My photo of my rather well-used garlic pot here is a bit unusual as a start to a #FridayAfternoonThought. I have, of course, promised you random topics on a Friday and here's one to illustrate the point.
You're stuck with a (in this case small and domestic) problem. You've tried various different ideas and none of them has proved very satisfactory. It's taken a while because each possible solution needs time to prove itself one way or the other. In this case, two or three years and all have failed after a while.
You hunt round for yet another idea. Recently you've had to abandon a perfectly good use for something else, here a garlic pot, because of a forced diet change. After looking at an empty garlic pot sitting on the shelf for a few weeks, the obvious hits you - use it to solve this small and domestic problem!

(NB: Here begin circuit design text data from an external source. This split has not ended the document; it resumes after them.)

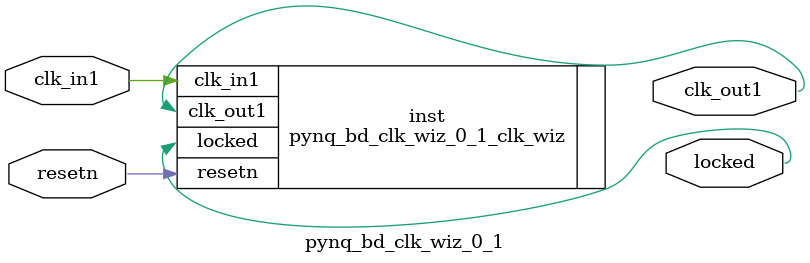
<source format=v>


`timescale 1ps/1ps

(* CORE_GENERATION_INFO = "pynq_bd_clk_wiz_0_1,clk_wiz_v6_0_11_0_0,{component_name=pynq_bd_clk_wiz_0_1,use_phase_alignment=true,use_min_o_jitter=false,use_max_i_jitter=false,use_dyn_phase_shift=false,use_inclk_switchover=false,use_dyn_reconfig=false,enable_axi=0,feedback_source=FDBK_AUTO,PRIMITIVE=MMCM,num_out_clk=1,clkin1_period=8.000,clkin2_period=10.000,use_power_down=false,use_reset=true,use_locked=true,use_inclk_stopped=false,feedback_type=SINGLE,CLOCK_MGR_TYPE=NA,manual_override=false}" *)

module pynq_bd_clk_wiz_0_1 
 (
  // Clock out ports
  output        clk_out1,
  // Status and control signals
  input         resetn,
  output        locked,
 // Clock in ports
  input         clk_in1
 );

  pynq_bd_clk_wiz_0_1_clk_wiz inst
  (
  // Clock out ports  
  .clk_out1(clk_out1),
  // Status and control signals               
  .resetn(resetn), 
  .locked(locked),
 // Clock in ports
  .clk_in1(clk_in1)
  );

endmodule

</source>
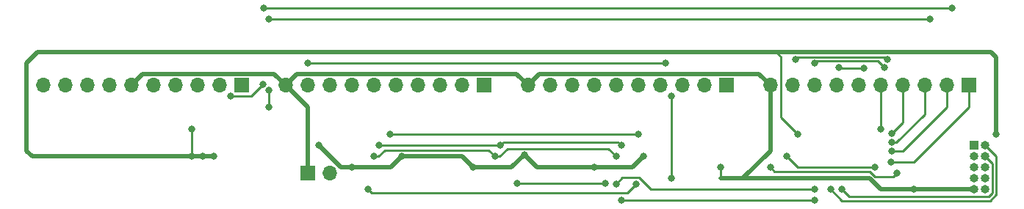
<source format=gbr>
%TF.GenerationSoftware,KiCad,Pcbnew,(5.1.9)-1*%
%TF.CreationDate,2021-05-23T15:32:32+02:00*%
%TF.ProjectId,Engine_Test,456e6769-6e65-45f5-9465-73742e6b6963,rev?*%
%TF.SameCoordinates,Original*%
%TF.FileFunction,Copper,L2,Bot*%
%TF.FilePolarity,Positive*%
%FSLAX46Y46*%
G04 Gerber Fmt 4.6, Leading zero omitted, Abs format (unit mm)*
G04 Created by KiCad (PCBNEW (5.1.9)-1) date 2021-05-23 15:32:32*
%MOMM*%
%LPD*%
G01*
G04 APERTURE LIST*
%TA.AperFunction,ComponentPad*%
%ADD10O,1.700000X1.700000*%
%TD*%
%TA.AperFunction,ComponentPad*%
%ADD11R,1.700000X1.700000*%
%TD*%
%TA.AperFunction,ComponentPad*%
%ADD12O,1.000000X1.000000*%
%TD*%
%TA.AperFunction,ComponentPad*%
%ADD13R,1.000000X1.000000*%
%TD*%
%TA.AperFunction,ViaPad*%
%ADD14C,0.800000*%
%TD*%
%TA.AperFunction,Conductor*%
%ADD15C,0.500000*%
%TD*%
%TA.AperFunction,Conductor*%
%ADD16C,0.250000*%
%TD*%
G04 APERTURE END LIST*
D10*
%TO.P,J1,2*%
%TO.N,Net-(J1-Pad2)*%
X146050000Y-105410000D03*
D11*
%TO.P,J1,1*%
%TO.N,GND*%
X143510000Y-105410000D03*
%TD*%
D12*
%TO.P,J3,10*%
%TO.N,/nRST*%
X221615000Y-107315000D03*
%TO.P,J3,9*%
%TO.N,GND*%
X220345000Y-107315000D03*
%TO.P,J3,8*%
%TO.N,N/C*%
X221615000Y-106045000D03*
%TO.P,J3,7*%
X220345000Y-106045000D03*
%TO.P,J3,6*%
X221615000Y-104775000D03*
%TO.P,J3,5*%
%TO.N,GND*%
X220345000Y-104775000D03*
%TO.P,J3,4*%
%TO.N,/CLK*%
X221615000Y-103505000D03*
%TO.P,J3,3*%
%TO.N,GND*%
X220345000Y-103505000D03*
%TO.P,J3,2*%
%TO.N,/DIO*%
X221615000Y-102235000D03*
D13*
%TO.P,J3,1*%
%TO.N,+3V3*%
X220345000Y-102235000D03*
%TD*%
D10*
%TO.P,J7,10*%
%TO.N,GND*%
X113030000Y-95250000D03*
%TO.P,J7,9*%
X115570000Y-95250000D03*
%TO.P,J7,8*%
X118110000Y-95250000D03*
%TO.P,J7,7*%
X120650000Y-95250000D03*
%TO.P,J7,6*%
X123190000Y-95250000D03*
%TO.P,J7,5*%
%TO.N,+5V*%
X125730000Y-95250000D03*
%TO.P,J7,4*%
X128270000Y-95250000D03*
%TO.P,J7,3*%
X130810000Y-95250000D03*
%TO.P,J7,2*%
X133350000Y-95250000D03*
D11*
%TO.P,J7,1*%
X135890000Y-95250000D03*
%TD*%
D10*
%TO.P,J6,10*%
%TO.N,GND*%
X196850000Y-95250000D03*
%TO.P,J6,9*%
%TO.N,/ENGINE_OUT_0*%
X199390000Y-95250000D03*
%TO.P,J6,8*%
%TO.N,/ENGINE_OUT_1*%
X201930000Y-95250000D03*
%TO.P,J6,7*%
%TO.N,/ENGINE_OUT_2*%
X204470000Y-95250000D03*
%TO.P,J6,6*%
%TO.N,/ENGINE_OUT_3*%
X207010000Y-95250000D03*
%TO.P,J6,5*%
%TO.N,/ENGINE_OUT_4*%
X209550000Y-95250000D03*
%TO.P,J6,4*%
%TO.N,/ENGINE_OUT_5*%
X212090000Y-95250000D03*
%TO.P,J6,3*%
%TO.N,/ENGINE_OUT_6*%
X214630000Y-95250000D03*
%TO.P,J6,2*%
%TO.N,/ENGINE_OUT_7*%
X217170000Y-95250000D03*
D11*
%TO.P,J6,1*%
%TO.N,/ENGINE_OUT_8*%
X219710000Y-95250000D03*
%TD*%
D10*
%TO.P,J5,10*%
%TO.N,GND*%
X168910000Y-95250000D03*
%TO.P,J5,9*%
%TO.N,Net-(J5-Pad9)*%
X171450000Y-95250000D03*
%TO.P,J5,8*%
%TO.N,Net-(J5-Pad8)*%
X173990000Y-95250000D03*
%TO.P,J5,7*%
%TO.N,Net-(J5-Pad7)*%
X176530000Y-95250000D03*
%TO.P,J5,6*%
%TO.N,Net-(J5-Pad6)*%
X179070000Y-95250000D03*
%TO.P,J5,5*%
%TO.N,Net-(J5-Pad5)*%
X181610000Y-95250000D03*
%TO.P,J5,4*%
%TO.N,Net-(J5-Pad4)*%
X184150000Y-95250000D03*
%TO.P,J5,3*%
%TO.N,Net-(J5-Pad3)*%
X186690000Y-95250000D03*
%TO.P,J5,2*%
%TO.N,Net-(J5-Pad2)*%
X189230000Y-95250000D03*
D11*
%TO.P,J5,1*%
%TO.N,Net-(J5-Pad1)*%
X191770000Y-95250000D03*
%TD*%
D10*
%TO.P,J4,10*%
%TO.N,GND*%
X140970000Y-95250000D03*
%TO.P,J4,9*%
%TO.N,Net-(J4-Pad9)*%
X143510000Y-95250000D03*
%TO.P,J4,8*%
%TO.N,Net-(J4-Pad8)*%
X146050000Y-95250000D03*
%TO.P,J4,7*%
%TO.N,Net-(J4-Pad7)*%
X148590000Y-95250000D03*
%TO.P,J4,6*%
%TO.N,Net-(J4-Pad6)*%
X151130000Y-95250000D03*
%TO.P,J4,5*%
%TO.N,Net-(J4-Pad5)*%
X153670000Y-95250000D03*
%TO.P,J4,4*%
%TO.N,Net-(J4-Pad4)*%
X156210000Y-95250000D03*
%TO.P,J4,3*%
%TO.N,Net-(J4-Pad3)*%
X158750000Y-95250000D03*
%TO.P,J4,2*%
%TO.N,Net-(J4-Pad2)*%
X161290000Y-95250000D03*
D11*
%TO.P,J4,1*%
%TO.N,Net-(J4-Pad1)*%
X163830000Y-95250000D03*
%TD*%
D14*
%TO.N,GND*%
X213360000Y-107315000D03*
X191135000Y-104775000D03*
%TO.N,+3V3*%
X130175000Y-103505000D03*
X130175000Y-100330000D03*
X131445000Y-103505000D03*
X132715000Y-103505000D03*
X222885000Y-100965000D03*
X200025000Y-100965000D03*
%TO.N,+5V*%
X182245000Y-103505000D03*
X176530000Y-104775000D03*
X162560000Y-104775000D03*
X148590000Y-104775000D03*
X144780000Y-102235000D03*
X168483720Y-103323400D03*
X154395010Y-103496169D03*
%TO.N,Net-(J4-Pad9)*%
X143510000Y-92710000D03*
X184785000Y-92710000D03*
X185420000Y-96520000D03*
X185420000Y-106045000D03*
%TO.N,/ENGINE_OUT_0*%
X210364130Y-92290010D03*
X199746316Y-92290010D03*
%TO.N,/ENGINE_OUT_1*%
X201930000Y-92740021D03*
X210005444Y-93223481D03*
%TO.N,/ENGINE_OUT_2*%
X207645000Y-93345000D03*
X204731980Y-93190032D03*
%TO.N,/ENGINE_OUT_4*%
X209550000Y-100330000D03*
%TO.N,/ENGINE_OUT_5*%
X210820000Y-100863783D03*
%TO.N,/ENGINE_OUT_6*%
X210820077Y-101863794D03*
%TO.N,/ENGINE_OUT_7*%
X210807554Y-102863728D03*
%TO.N,/ENGINE_OUT_8*%
X210729990Y-104140000D03*
%TO.N,/LED1*%
X211455000Y-105410000D03*
X196850000Y-104775000D03*
%TO.N,/OUT_DATA*%
X208915000Y-104775000D03*
X198755000Y-103505000D03*
X181610000Y-100965000D03*
X153035000Y-100965000D03*
%TO.N,/OUT_LATCH*%
X165735000Y-102235000D03*
X179705000Y-102235000D03*
X151765000Y-102235000D03*
X201930000Y-108585000D03*
X179705000Y-108585000D03*
%TO.N,/OUT_CLK*%
X179070000Y-103505000D03*
X165100000Y-103505000D03*
X151130000Y-103505000D03*
X201930000Y-107315000D03*
X179070000Y-106680000D03*
%TO.N,/CLK*%
X205105000Y-107315000D03*
%TO.N,/DIO*%
X203835000Y-107315000D03*
%TO.N,/UART_MCU_RX*%
X139065000Y-97790000D03*
X139065000Y-95885000D03*
X139065000Y-87630000D03*
X215265000Y-87630000D03*
%TO.N,/UART_MCU_TX*%
X217805000Y-86360000D03*
X138430000Y-86360000D03*
X134615735Y-96524265D03*
X138339990Y-95177885D03*
%TO.N,Net-(U3-Pad9)*%
X150495000Y-107315000D03*
X181390010Y-106687141D03*
%TO.N,Net-(U4-Pad9)*%
X167640000Y-106589990D03*
X177800000Y-106589990D03*
%TD*%
D15*
%TO.N,GND*%
X139669999Y-93949999D02*
X140970000Y-95250000D01*
X124490001Y-93949999D02*
X139669999Y-93949999D01*
X123190000Y-95250000D02*
X124490001Y-93949999D01*
X167609999Y-93949999D02*
X168910000Y-95250000D01*
X142270001Y-93949999D02*
X167609999Y-93949999D01*
X140970000Y-95250000D02*
X142270001Y-93949999D01*
X195549999Y-93949999D02*
X196850000Y-95250000D01*
X170210001Y-93949999D02*
X195549999Y-93949999D01*
X168910000Y-95250000D02*
X170210001Y-93949999D01*
D16*
X213360000Y-107315000D02*
X220345000Y-107315000D01*
D15*
X196850000Y-95250000D02*
X196850000Y-102870000D01*
X193675000Y-106045000D02*
X192405000Y-106045000D01*
X196850000Y-102870000D02*
X193675000Y-106045000D01*
D16*
X191135000Y-104775000D02*
X191135000Y-106045000D01*
D15*
X192405000Y-106045000D02*
X191135000Y-106045000D01*
X143510000Y-97790000D02*
X140970000Y-95250000D01*
X143510000Y-105410000D02*
X143510000Y-97790000D01*
X220345000Y-107315000D02*
X209568810Y-107315000D01*
X208298810Y-106045000D02*
X192405000Y-106045000D01*
X209568810Y-107315000D02*
X208298810Y-106045000D01*
D16*
%TO.N,+3V3*%
X130175000Y-103505000D02*
X130175000Y-100330000D01*
D15*
X130175000Y-103505000D02*
X132715000Y-103505000D01*
X222885000Y-92075000D02*
X222885000Y-100965000D01*
X222250000Y-91440000D02*
X222885000Y-92075000D01*
X111125000Y-92710000D02*
X112395000Y-91440000D01*
X111125000Y-102870000D02*
X111125000Y-92710000D01*
X111760000Y-103505000D02*
X111125000Y-102870000D01*
X130175000Y-103505000D02*
X111760000Y-103505000D01*
D16*
X198025001Y-91980001D02*
X197485000Y-91440000D01*
X198025001Y-98965001D02*
X198025001Y-91980001D01*
X200025000Y-100965000D02*
X198025001Y-98965001D01*
D15*
X197485000Y-91440000D02*
X222250000Y-91440000D01*
X112395000Y-91440000D02*
X197485000Y-91440000D01*
%TO.N,+5V*%
X180975000Y-104775000D02*
X182245000Y-103505000D01*
X176530000Y-104775000D02*
X180975000Y-104775000D01*
X147320000Y-104775000D02*
X144780000Y-102235000D01*
X148590000Y-104775000D02*
X147320000Y-104775000D01*
X167032120Y-104775000D02*
X168483720Y-103323400D01*
X169935320Y-104775000D02*
X168483720Y-103323400D01*
X176530000Y-104775000D02*
X169935320Y-104775000D01*
X162560000Y-104775000D02*
X167032120Y-104775000D01*
X148590000Y-104775000D02*
X153116179Y-104775000D01*
X153116179Y-104775000D02*
X154395010Y-103496169D01*
X161281169Y-103496169D02*
X154395010Y-103496169D01*
X162560000Y-104775000D02*
X161281169Y-103496169D01*
D16*
%TO.N,Net-(J4-Pad9)*%
X143510000Y-92710000D02*
X184785000Y-92710000D01*
X185420000Y-96520000D02*
X185420000Y-106045000D01*
%TO.N,/ENGINE_OUT_0*%
X210089131Y-92015011D02*
X210364130Y-92290010D01*
X199746316Y-92290010D02*
X200021315Y-92015011D01*
X200021315Y-92015011D02*
X210089131Y-92015011D01*
%TO.N,/ENGINE_OUT_1*%
X209246985Y-92465022D02*
X210005444Y-93223481D01*
X202204999Y-92465022D02*
X209246985Y-92465022D01*
X201930000Y-92740021D02*
X202204999Y-92465022D01*
%TO.N,/ENGINE_OUT_2*%
X207645000Y-93345000D02*
X204886948Y-93345000D01*
X204886948Y-93345000D02*
X204731980Y-93190032D01*
%TO.N,/ENGINE_OUT_4*%
X209550000Y-100330000D02*
X209550000Y-95250000D01*
%TO.N,/ENGINE_OUT_5*%
X212090000Y-95250000D02*
X212090000Y-99593783D01*
X212090000Y-99593783D02*
X210820000Y-100863783D01*
%TO.N,/ENGINE_OUT_6*%
X214630000Y-95250000D02*
X214630000Y-98625672D01*
X211391878Y-101863794D02*
X210820077Y-101863794D01*
X214630000Y-98625672D02*
X211391878Y-101863794D01*
%TO.N,/ENGINE_OUT_7*%
X217170000Y-95250000D02*
X217170000Y-97790000D01*
X217170000Y-97790000D02*
X212096272Y-102863728D01*
X212096272Y-102863728D02*
X210807554Y-102863728D01*
%TO.N,/ENGINE_OUT_8*%
X219710000Y-95250000D02*
X219710000Y-97790000D01*
X213360000Y-104140000D02*
X210729990Y-104140000D01*
X219710000Y-97790000D02*
X213360000Y-104140000D01*
%TO.N,/LED1*%
X211455000Y-105410000D02*
X211055001Y-105809999D01*
X211055001Y-105809999D02*
X208876997Y-105809999D01*
X208876997Y-105809999D02*
X208292009Y-105225011D01*
X208292009Y-105225011D02*
X197300011Y-105225011D01*
X197300011Y-105225011D02*
X196850000Y-104775000D01*
%TO.N,/OUT_DATA*%
X208915000Y-104775000D02*
X200025000Y-104775000D01*
X200025000Y-104775000D02*
X198755000Y-103505000D01*
X181610000Y-100965000D02*
X153035000Y-100965000D01*
%TO.N,/OUT_LATCH*%
X165735000Y-102235000D02*
X151765000Y-102235000D01*
X179305001Y-101835001D02*
X179705000Y-102235000D01*
X166134999Y-101835001D02*
X179305001Y-101835001D01*
X165735000Y-102235000D02*
X166134999Y-101835001D01*
X201930000Y-108585000D02*
X179705000Y-108585000D01*
%TO.N,/OUT_CLK*%
X152429517Y-102771168D02*
X151695685Y-103505000D01*
X151695685Y-103505000D02*
X151130000Y-103505000D01*
X165100000Y-103505000D02*
X164366168Y-102771168D01*
X164366168Y-102771168D02*
X152429517Y-102771168D01*
X165665685Y-103505000D02*
X165100000Y-103505000D01*
X179070000Y-103505000D02*
X178163398Y-102598398D01*
X166572287Y-102598398D02*
X165665685Y-103505000D01*
X178163398Y-102598398D02*
X166572287Y-102598398D01*
X201930000Y-107315000D02*
X183090871Y-107315000D01*
X183090871Y-107315000D02*
X181738011Y-105962140D01*
X181738011Y-105962140D02*
X179787860Y-105962140D01*
X179787860Y-105962140D02*
X179070000Y-106680000D01*
%TO.N,/CLK*%
X222011001Y-108140001D02*
X205930001Y-108140001D01*
X222440001Y-107711001D02*
X222011001Y-108140001D01*
X222440001Y-104330001D02*
X222440001Y-107711001D01*
X221615000Y-103505000D02*
X222440001Y-104330001D01*
X205930001Y-108140001D02*
X205105000Y-107315000D01*
%TO.N,/DIO*%
X221615000Y-102235000D02*
X222885000Y-103505000D01*
X222890010Y-107897402D02*
X222197401Y-108590011D01*
X222890012Y-104192599D02*
X222890010Y-107897402D01*
X222885000Y-104187587D02*
X222890012Y-104192599D01*
X222885000Y-103505000D02*
X222885000Y-104187587D01*
X205110011Y-108590011D02*
X203835000Y-107315000D01*
X222197401Y-108590011D02*
X205110011Y-108590011D01*
%TO.N,/UART_MCU_RX*%
X139065000Y-97790000D02*
X139065000Y-95885000D01*
X139065000Y-87630000D02*
X215265000Y-87630000D01*
%TO.N,/UART_MCU_TX*%
X217805000Y-86360000D02*
X144145000Y-86360000D01*
X144145000Y-86360000D02*
X138430000Y-86360000D01*
X134615735Y-96524265D02*
X136993610Y-96524265D01*
X136993610Y-96524265D02*
X138339990Y-95177885D01*
%TO.N,Net-(U3-Pad9)*%
X150495000Y-107315000D02*
X150894999Y-107714999D01*
X150894999Y-107714999D02*
X180362152Y-107714999D01*
X180362152Y-107714999D02*
X181390010Y-106687141D01*
%TO.N,Net-(U4-Pad9)*%
X167640000Y-106589990D02*
X168205685Y-106589990D01*
X168205685Y-106589990D02*
X177800000Y-106589990D01*
%TD*%
M02*

</source>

And, yes - after a few weeks of testing, kept in the fridge, this is the best solution yet. Adopted.
Repurposing anything is one of my favourite waste reduction hacks - saves the earth's materials, money, space and time. It can be material things, like my garlic pot, a piece of furniture, using the back of an envelope to write a list or a project plan or sketches, a room in your house. Upcycled or not, something not being used is put to good use.
Ideas and concepts can be repurposed too, or even mistakes. The reusable adhesive for Post-it notes was (alledgedly) a 3M mistake in a manufacturing batch. That workshop designed for a particular group didn't happen - can it be repurposed for a different group?
Shiny, new is enticing but often repurposing the tried and tested is as, if not more effective.
And what do I now use my garlic pot to keep? Root Ginger.